It was good to see India coming up with a fighting performance at last at St. George’s Park in Port Elizabeth on Tuesday. The application and concentration shown by Deep Dasgupta and Rahul Dravid was commendable and has kept Indian hopes alive ahead of the final Test.

Deep Dasgupta
Dasgupta’s performance, which saw him play out over 46 overs during his innings of 63, might not have been among the most exhilarating batting exhibitions. But all of India would have been grateful for the fact that he saved honour on a day that must rank among the most passionate in Indian cricket. Dasgupta himself had been at the receiving end of Mike Denness’ stupefying decisions, but he proved that India at last have a wicket-keeper-batsman on whom they can rely. The young man’s composure impressed me and indeed it truly is a good sign for Indian cricket that both Dasgupta and Virender Sehwag, their latest recruits, seemed unruffled by the pressures imposed by international cricket.

Dravid also played a crucial knock. The Indian vice-captain has been one of our biggest hopes on tours abroad, and his running into form can only be good news ahead of the all-important third Test. Though the heavily benign rain helped our cause, the indomitable spirit that Dravid and Dasgupta showed on Tuesday played a huge role in saving the Test, and their stand must have gladdened the hearts of millions of supporters.

It came on a day that began on a dark note for all lovers of Indian cricket. Denness’ judgements in his capacity as match referee were ridiculous, to say the least. The penalties imposed by him on as many as six Indian players, Sachin Tendulkar and Sourav Ganguly included, was unjustifiable. Players have been appealing for as long as the game has been around and, as far as I am concerned, the umpire on the field must be able to handle the pressure. Considering this, a match referee imposing heavy bans to punish appeals is an inane step indeed. Furthermore, if the penalties were for excessive appealing, why was Shaun Pollock not castigated and penalised? There should be consistency when such decisions are made, and we cannot have different yardsticks for different people.
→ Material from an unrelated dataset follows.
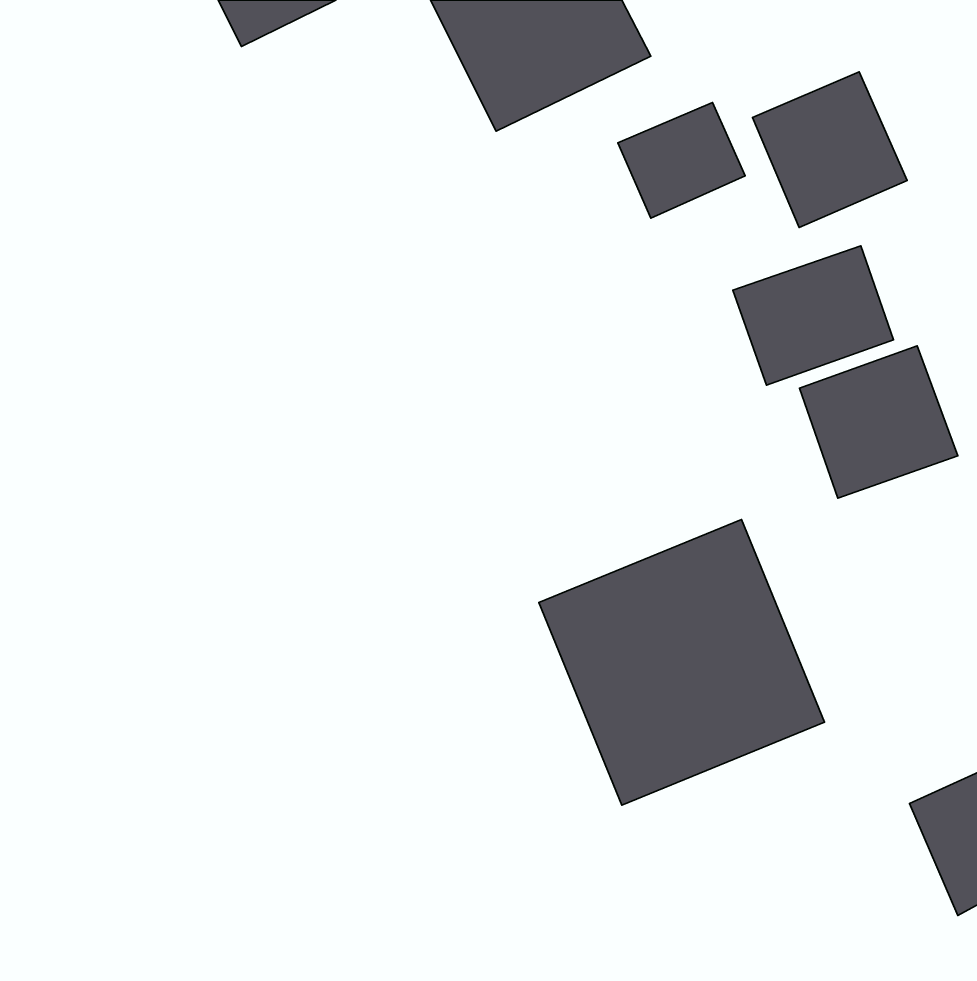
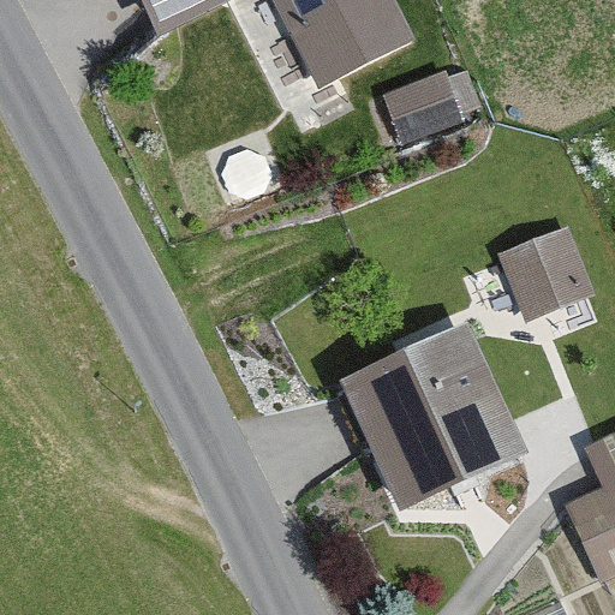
building: [753,72,907,227] -> none
building: [733,246,893,385] -> none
I felt that the Board of Control for Cricket in India (BCCI) showed great maturity in handling the issue. They have taken all the right steps and backed the players to the hilt. The Indian fans too have shown commendable solidarity and, as a former cricketer, I know how much this support means to the men who are fighting for national pride in a foreign land.

Javagal Srinath
As the start of the Centurion Test approaches, India then will have to build on the gains that they made in this Test. Javagal Srinath, who bowled some of the finest spells of his entire career, will again play a crucial role. I dearly hope that our batsmen will show the levels of commitment so recently exhibited by Dasgupta and Dravid, and put up a much-improved display in the first innings there. One of the major lessons coming out of Port Elizabeth was that the South African batting is fragile, and if we peg away accurately, we will be justly rewarded. So if the batsmen pile on the runs, and the rest of the bowlers chip in and support Srinath, we might well end the series on a glorious note.